» Required work:
How many lines in the data below contain the word "What"? Give only the count.
Segment Start: Information supplied
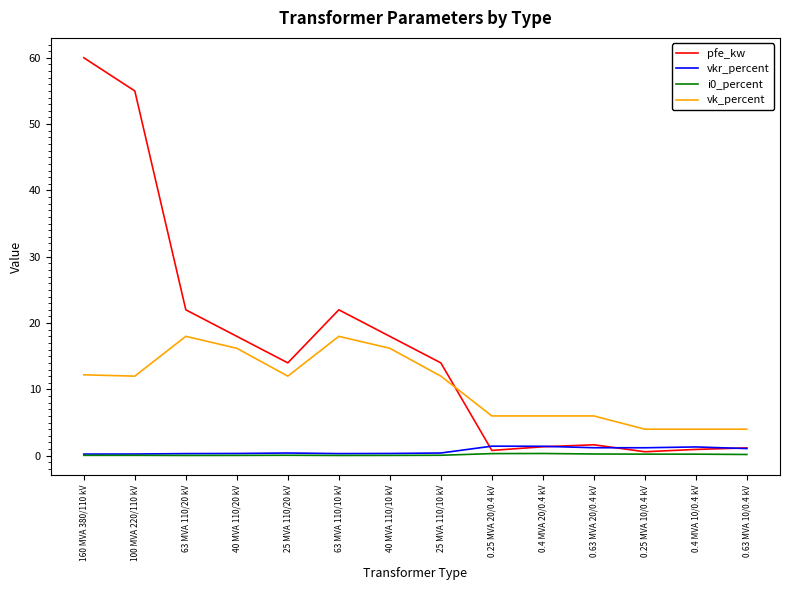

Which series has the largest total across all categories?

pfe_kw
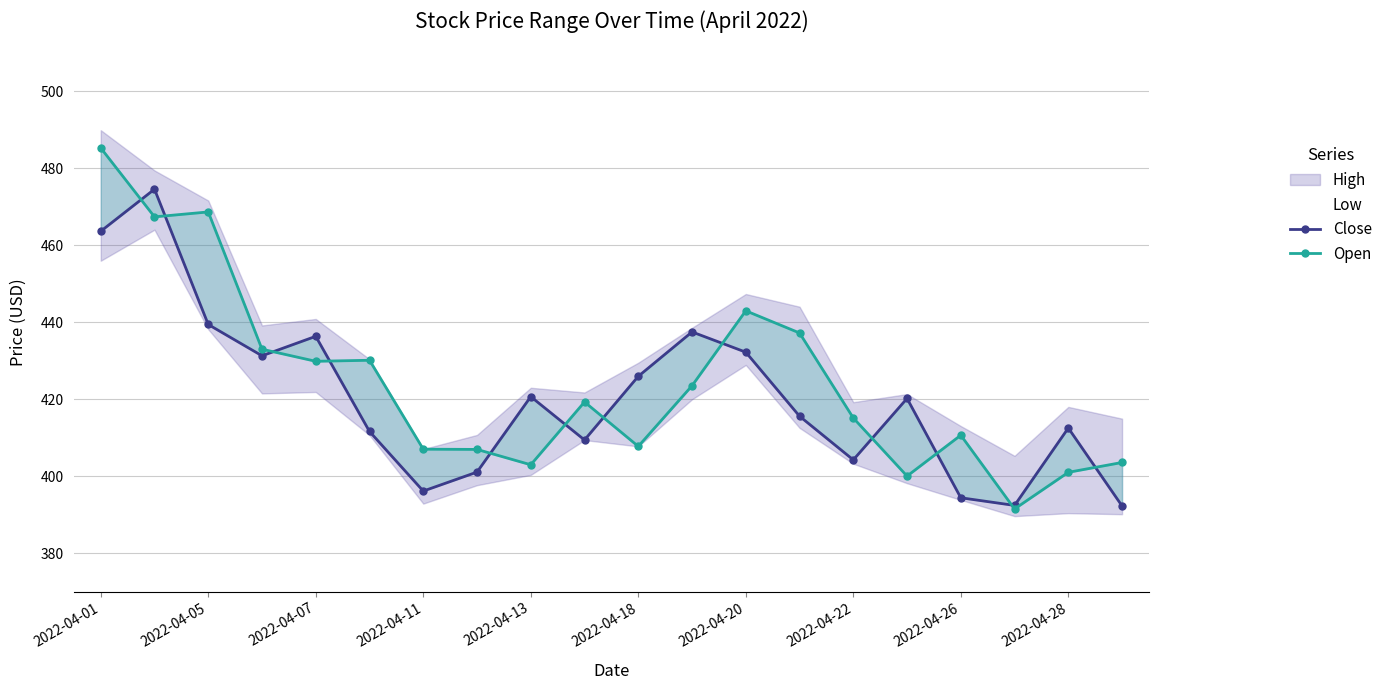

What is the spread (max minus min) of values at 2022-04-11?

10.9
Segment End: Information supplied
Segment Start: Information supplied
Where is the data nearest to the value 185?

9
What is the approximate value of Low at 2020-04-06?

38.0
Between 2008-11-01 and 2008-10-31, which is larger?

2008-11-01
Segment End: Information supplied
» Task output:
2